Chris Rock: Tamborine (Netflix)

Swapping out the slick suits and stadium-status crowd size for a plain black T-shirt and the close quarters of the BAM Theater, Chris Rock’s first special since 2008’s Kill the Messenger finds the veteran comic at his most vulnerable and confessional. Rock airs out his dirty-laundry list of self-facilitated fuck-ups that lead to his recent divorce — his infidelity, porn addiction, and fragile ego — with unflinching yet hilarious detail. Director Bo Burnham shows restraint behind camera, eschewing classical sweeping jib shots and letting us feel the intimacy of the space with tightly framed close-ups the rawer Rock’s act gets. And while Rock ultimately (and frustratingly) retreats back to his trademark male chauvinist cop-outs when it comes time to face the music, Tamborine is the closest he’s tiptoed toward remorse and accountability for his offstage behavior, behavior that has informed his onstage material for all these years. It’s like watching a self-inflicted wound begin to heal in real time.

Katt Williams: Great America (Netflix)

Much has rightfully been said about Katt’s rousing opening bit, but Great America’s whole is absolutely better than the sum of its parts. Great America feels like a throwback to The Pimp Chronicles, Pt. 1–era Katt, with the compact comedian appearing larger than life as he commands every inch of the Florida Theater stage with his signature physical work (seriously, that guy uses his stool like a paint brush on a canvas) and rapid line-them-up-and-knock-them-down approach to joke-telling.
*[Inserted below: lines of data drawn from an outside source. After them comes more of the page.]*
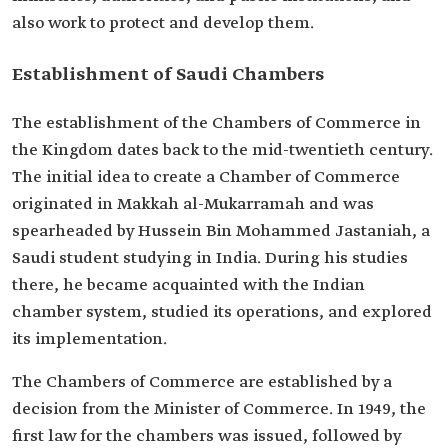
also work to protect and develop them.
Establishment of Saudi Chambers
The establishment of the Chambers of Commerce in
the Kingdom dates back to the mid-twentieth century.
The initial idea to create a Chamber of Commerce
originated in Makkah al-Mukarramah and was
spearheaded by Hussein Bin Mohammed Jastaniah, a
Saudi student studying in India. During his studies
there, he became acquainted with the Indian
chamber system, studied its operations, and explored
its implementation.
The Chambers of Commerce are established by a
decision from the Minister of Commerce. In 1949, the
first law for the chambers was issued, followed by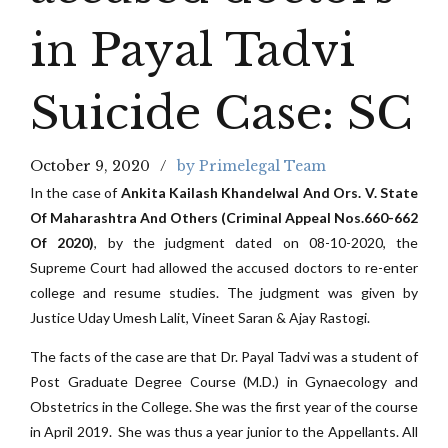
in Payal Tadvi
Suicide Case: SC
October 9, 2020
by Primelegal Team
In the case of
Ankita Kailash Khandelwal And Ors. V. State
Of Maharashtra And Others (Criminal Appeal Nos.660-662
Of 2020)
, by the judgment dated on 08-10-2020, the
Supreme Court had allowed the accused doctors to re-enter
college and resume studies. The judgment was given by
Justice Uday Umesh Lalit, Vineet Saran & Ajay Rastogi.
The facts of the case are that Dr. Payal Tadvi was a student of
Post Graduate Degree Course (M.D.) in Gynaecology and
Obstetrics in the College. She was the first year of the course
in April 2019. She was thus a year junior to the Appellants. All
Katt’s verve and charisma, which is a healthy balance of braggadocio and self-deprecation, carries him through otherwise well-trodden material, from Trump to relationships, but his takes manage to feel fresh and alive. Great America is just a wonderfully consistent hour.

Ali Wong: Hard Knock Wife (Netflix)

If the tension from giving birth to her first child undergirded Baby Cobra — Ali Wong’s star-making 2016 stand-up special, which she performed during her third trimester — then the anxiety of being a successful working mother as she prepares to bring her second child into the world informs the funny within Wong’s follow-up, Hard Knock Wife. Wong’s inspired raunchiness is still on display in her sophomore effort, with unflinching descriptions of baby bodily fluids and her top-notch physical work reenacting the (lack of) oral sex from her high-school years. But it’s Ali’s middle finger at the sexist double standards for parenting, America’s failure in providing dignified maternity leave, and her delightfully dark spins on domesticity (“I’m on the verge of putting her in the garbage”) that are worth the price of admission alone.